That is to be expected since the Mon is more sheltered by the ridge of hills than the Allegheny. A WSW wind will blow pretty much along the Allegheny if it can touch down. WSW wind is most likely to reach the Mon by being deflected around the ridge; that makes it harder for strong winds to arrive there.

One curious anomaly was that, from time to time, a Northwesterly wind blew over the water. That was clearest at the farthest point of my sail up the Mon, where my return sailing track points directly Westward. There were also similar moments on the Allegheny.

The sailing on the Allegheny was most entertaining because of the pleasure boats clustered aroung the LST and PNC Park. But the sailing on the Mon was most interesting, for that is where the wind anomalies presented little puzzles to solve. You need to sense when a wind anomaly like this is taking place, as it was on the Mon, and how to respond to it. While I was decoding the winds, three of the Gatewayclipper fleet set sail, looping around the river, while I used whatever wind I could grab to keep out of their way. That made the sailing even more interesting.

It was during this period of sailing that I saw something in the distance. It was a white triangle much further up the Mon. It was another sailboat.

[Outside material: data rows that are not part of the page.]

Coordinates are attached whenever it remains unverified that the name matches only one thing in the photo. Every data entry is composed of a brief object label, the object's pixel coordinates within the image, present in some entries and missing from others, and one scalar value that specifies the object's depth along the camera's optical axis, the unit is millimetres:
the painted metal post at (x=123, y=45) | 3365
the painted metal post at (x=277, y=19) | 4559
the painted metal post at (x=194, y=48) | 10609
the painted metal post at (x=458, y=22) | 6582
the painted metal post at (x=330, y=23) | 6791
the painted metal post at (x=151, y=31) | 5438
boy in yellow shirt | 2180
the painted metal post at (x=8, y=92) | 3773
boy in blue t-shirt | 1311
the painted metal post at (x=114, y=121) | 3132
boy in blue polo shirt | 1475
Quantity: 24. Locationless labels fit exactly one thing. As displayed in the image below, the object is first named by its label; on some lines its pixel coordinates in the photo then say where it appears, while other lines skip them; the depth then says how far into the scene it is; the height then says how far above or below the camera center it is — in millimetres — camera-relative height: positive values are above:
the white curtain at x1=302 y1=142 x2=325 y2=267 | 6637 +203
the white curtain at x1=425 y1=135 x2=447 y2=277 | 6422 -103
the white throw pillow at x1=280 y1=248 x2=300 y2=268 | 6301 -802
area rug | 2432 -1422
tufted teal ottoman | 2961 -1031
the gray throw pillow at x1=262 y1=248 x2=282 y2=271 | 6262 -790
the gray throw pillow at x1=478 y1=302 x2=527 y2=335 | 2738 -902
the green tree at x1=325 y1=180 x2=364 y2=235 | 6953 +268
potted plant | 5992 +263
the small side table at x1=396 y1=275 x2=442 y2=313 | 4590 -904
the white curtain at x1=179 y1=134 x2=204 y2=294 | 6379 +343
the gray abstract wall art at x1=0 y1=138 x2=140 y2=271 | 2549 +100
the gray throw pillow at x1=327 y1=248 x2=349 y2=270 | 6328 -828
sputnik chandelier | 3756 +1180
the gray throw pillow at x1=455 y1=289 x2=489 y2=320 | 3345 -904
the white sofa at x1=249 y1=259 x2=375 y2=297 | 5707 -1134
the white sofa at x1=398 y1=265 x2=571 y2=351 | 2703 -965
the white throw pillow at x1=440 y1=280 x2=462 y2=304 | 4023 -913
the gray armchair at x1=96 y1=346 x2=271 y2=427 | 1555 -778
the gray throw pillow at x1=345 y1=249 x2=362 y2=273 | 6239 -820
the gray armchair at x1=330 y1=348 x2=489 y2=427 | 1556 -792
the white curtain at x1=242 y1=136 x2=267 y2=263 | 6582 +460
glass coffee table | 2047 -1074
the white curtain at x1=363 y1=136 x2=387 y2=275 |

IT WAS ANOTHER SAILBOAT! I'd resigned myself to being the ony leisure sailor on the river, aside from a few highly-organized regatta type events. But here was another sailor, just taking a sail.

Robinson Crusoe, walking the beach and finding a human footprint, could not have been more delighted.


My instant urge was to sail up to join them. However, I knew that would be folly. They were about a mile away. In this this light, erratic air, it would add an hour or two to my voyage if I tried. And they might not be there by the time I arrived. So reluctantly, I turned my bows for the Point and home.

If that was you sailing on the river today, please drop me a line!

Finally, there was a quite delightful moment earlier in the voyage. I'd moored at the dock near Kayak Pittsburgh, between the 6th and 7th Street Bridges. One of the Pittsburgh River taxis was moored a few yards away. They'd brought people to the game and were waiting for their return. I'd just taken a photo of my docked boat. It's nothing especially interesting; it just records that I was there:


One of the crew had been sitting on the river taxi deck and called out. He asked me if I'd like him to take photos. I told him I'd be delighted since I can never get photos of myself under sail; I can only get the view from the deck.

It turns out that Ron was retired from the Coast Guard and himself a sailor, who sails at Lake Arthur. We spent a few relaxed minutes chatting, while I ate my lunch of cranberries and walnuts.His son had been to Australia (Queensland) with the US Army. Ron taught river safety classes and knew all the rules governing powerboats and sailboats. An hour or so later, while sailing on the Mon, a powerboat and I came on a collision course. The powerboat just kept his course, missing my bow by inches and, I'm assuming from the cheery hallos, the boat occupants were wondering why I hadn't turned away. How I wish they'd taken Ron's class!

Here are the photos Ron took as I awkwardly sailed to and fro, trying to stay close enough in for a good photo, while navigating around an awkwardly anchored powerboat. Thanks again, Ron!

Under sail


It had been a near perfect day of sailing. Not too hot; not too cold. Enough wind to keep moving. The periods of dead air did not last long enough to be bothersome. There were a few strong gusts that would send me shooting across the water. And it was interesting. There was lots going on: plenty to see and plenty of boats to navigate around. I came home a lot later than I promised Eve.